## Job
Reproduce the lines of the material from the line containing "- Subscribe to" through the end of the material, both included, substituting "Endpoint URL" for "Request URL" and leaving everything else unaltered. Omit the pictures from your answer.

********

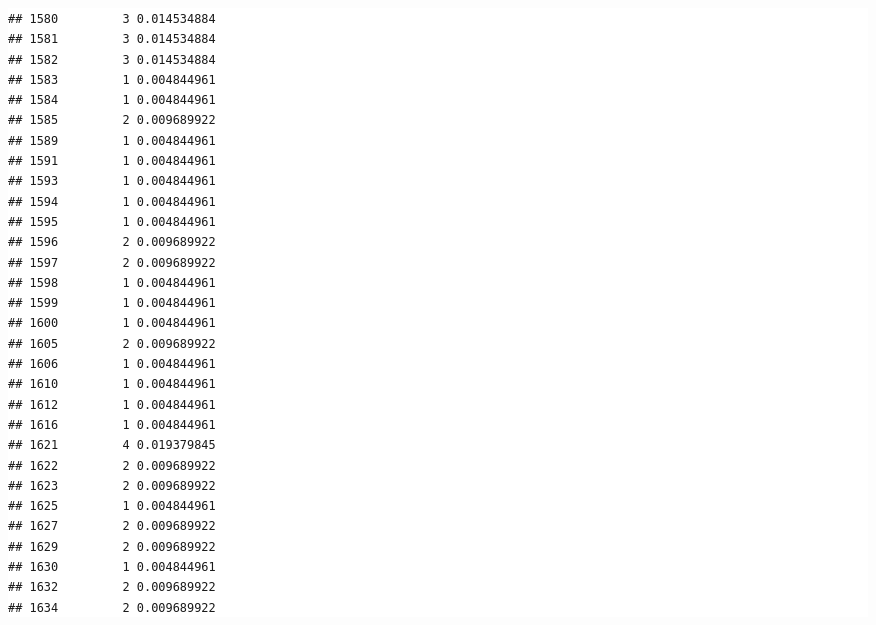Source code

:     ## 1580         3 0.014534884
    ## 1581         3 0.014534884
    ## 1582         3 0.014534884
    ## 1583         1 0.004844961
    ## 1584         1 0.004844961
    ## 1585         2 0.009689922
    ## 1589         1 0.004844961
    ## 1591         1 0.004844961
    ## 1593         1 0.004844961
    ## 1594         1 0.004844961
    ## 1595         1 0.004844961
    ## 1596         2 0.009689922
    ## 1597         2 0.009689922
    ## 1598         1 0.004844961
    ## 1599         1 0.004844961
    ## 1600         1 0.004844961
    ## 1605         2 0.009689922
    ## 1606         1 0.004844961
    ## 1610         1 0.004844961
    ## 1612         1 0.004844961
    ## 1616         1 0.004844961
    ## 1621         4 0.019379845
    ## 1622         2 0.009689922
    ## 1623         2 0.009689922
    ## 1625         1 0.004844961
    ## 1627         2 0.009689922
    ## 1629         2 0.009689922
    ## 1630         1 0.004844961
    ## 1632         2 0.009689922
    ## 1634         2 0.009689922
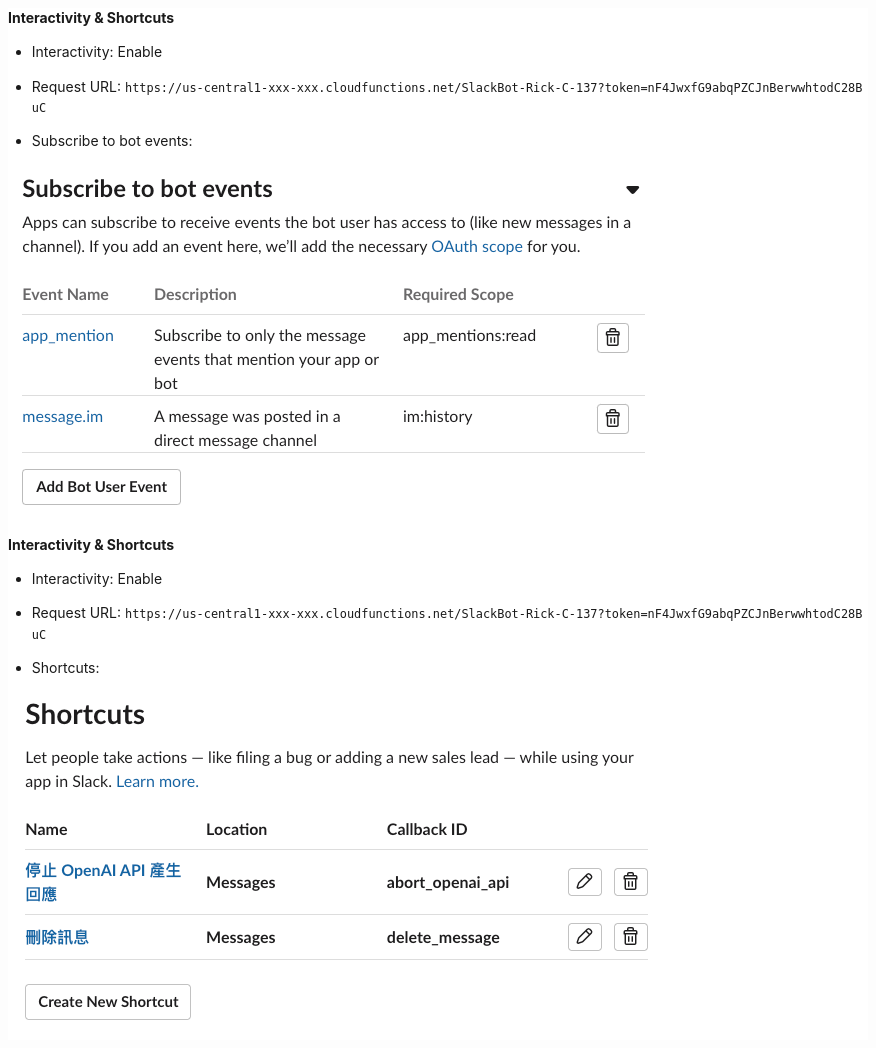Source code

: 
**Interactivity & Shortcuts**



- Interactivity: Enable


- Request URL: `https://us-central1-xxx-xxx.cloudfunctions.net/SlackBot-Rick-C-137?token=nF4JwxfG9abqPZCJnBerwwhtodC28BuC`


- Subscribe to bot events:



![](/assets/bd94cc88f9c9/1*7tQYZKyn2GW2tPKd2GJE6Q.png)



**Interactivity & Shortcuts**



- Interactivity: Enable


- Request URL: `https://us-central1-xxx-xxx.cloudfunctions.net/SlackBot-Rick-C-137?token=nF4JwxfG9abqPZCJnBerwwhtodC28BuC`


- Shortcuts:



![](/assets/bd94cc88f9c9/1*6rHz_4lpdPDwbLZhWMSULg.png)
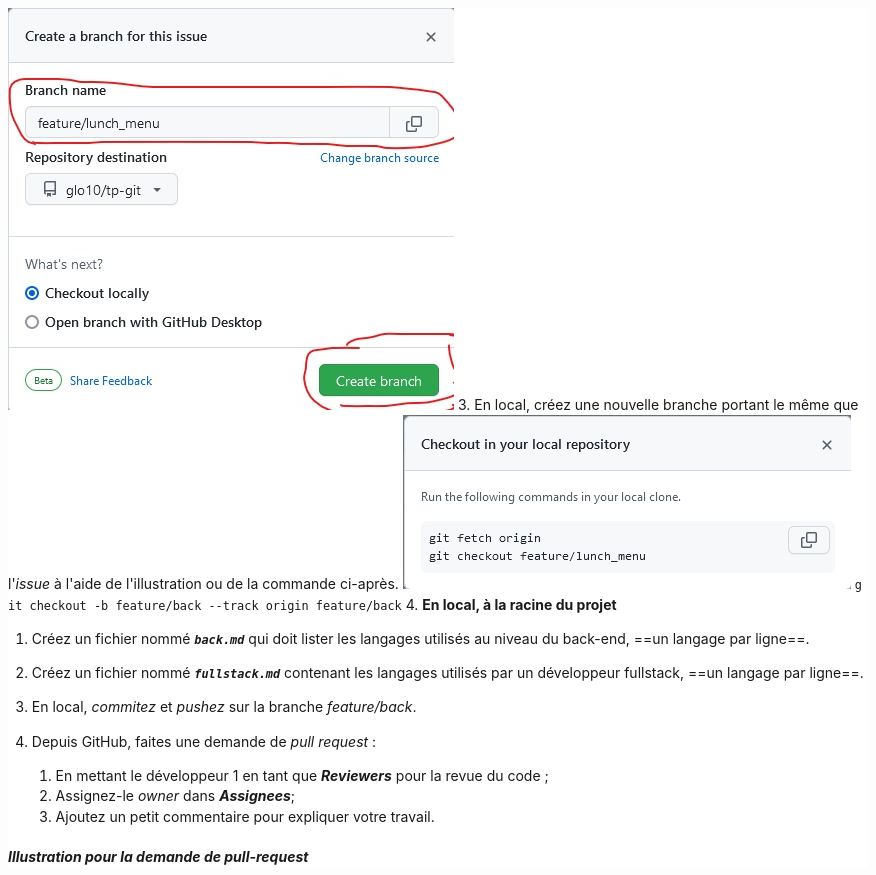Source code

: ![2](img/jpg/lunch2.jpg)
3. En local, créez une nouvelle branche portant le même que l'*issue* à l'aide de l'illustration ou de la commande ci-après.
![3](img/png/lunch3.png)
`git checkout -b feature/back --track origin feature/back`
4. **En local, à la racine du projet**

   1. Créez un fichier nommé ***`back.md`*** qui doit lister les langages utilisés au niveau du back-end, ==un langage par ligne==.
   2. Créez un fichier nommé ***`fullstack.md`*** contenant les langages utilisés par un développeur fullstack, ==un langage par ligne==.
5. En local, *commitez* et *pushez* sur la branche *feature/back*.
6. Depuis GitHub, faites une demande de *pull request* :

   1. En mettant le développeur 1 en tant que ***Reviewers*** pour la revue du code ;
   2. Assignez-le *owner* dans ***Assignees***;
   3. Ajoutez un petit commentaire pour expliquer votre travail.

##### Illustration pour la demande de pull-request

********

## Result for this exercise
- Subscribe to bot events:



![](/assets/bd94cc88f9c9/1*7tQYZKyn2GW2tPKd2GJE6Q.png)



**Interactivity & Shortcuts**



- Interactivity: Enable


- Endpoint URL: `https://us-central1-xxx-xxx.cloudfunctions.net/SlackBot-Rick-C-137?token=nF4JwxfG9abqPZCJnBerwwhtodC28BuC`


- Shortcuts:



![](/assets/bd94cc88f9c9/1*6rHz_4lpdPDwbLZhWMSULg.png)
Source code

: ![2](img/jpg/lunch2.jpg)
3. En local, créez une nouvelle branche portant le même que l'*issue* à l'aide de l'illustration ou de la commande ci-après.
![3](img/png/lunch3.png)
`git checkout -b feature/back --track origin feature/back`
4. **En local, à la racine du projet**

   1. Créez un fichier nommé ***`back.md`*** qui doit lister les langages utilisés au niveau du back-end, ==un langage par ligne==.
   2. Créez un fichier nommé ***`fullstack.md`*** contenant les langages utilisés par un développeur fullstack, ==un langage par ligne==.
5. En local, *commitez* et *pushez* sur la branche *feature/back*.
6. Depuis GitHub, faites une demande de *pull request* :

   1. En mettant le développeur 1 en tant que ***Reviewers*** pour la revue du code ;
   2. Assignez-le *owner* dans ***Assignees***;
   3. Ajoutez un petit commentaire pour expliquer votre travail.

##### Illustration pour la demande de pull-request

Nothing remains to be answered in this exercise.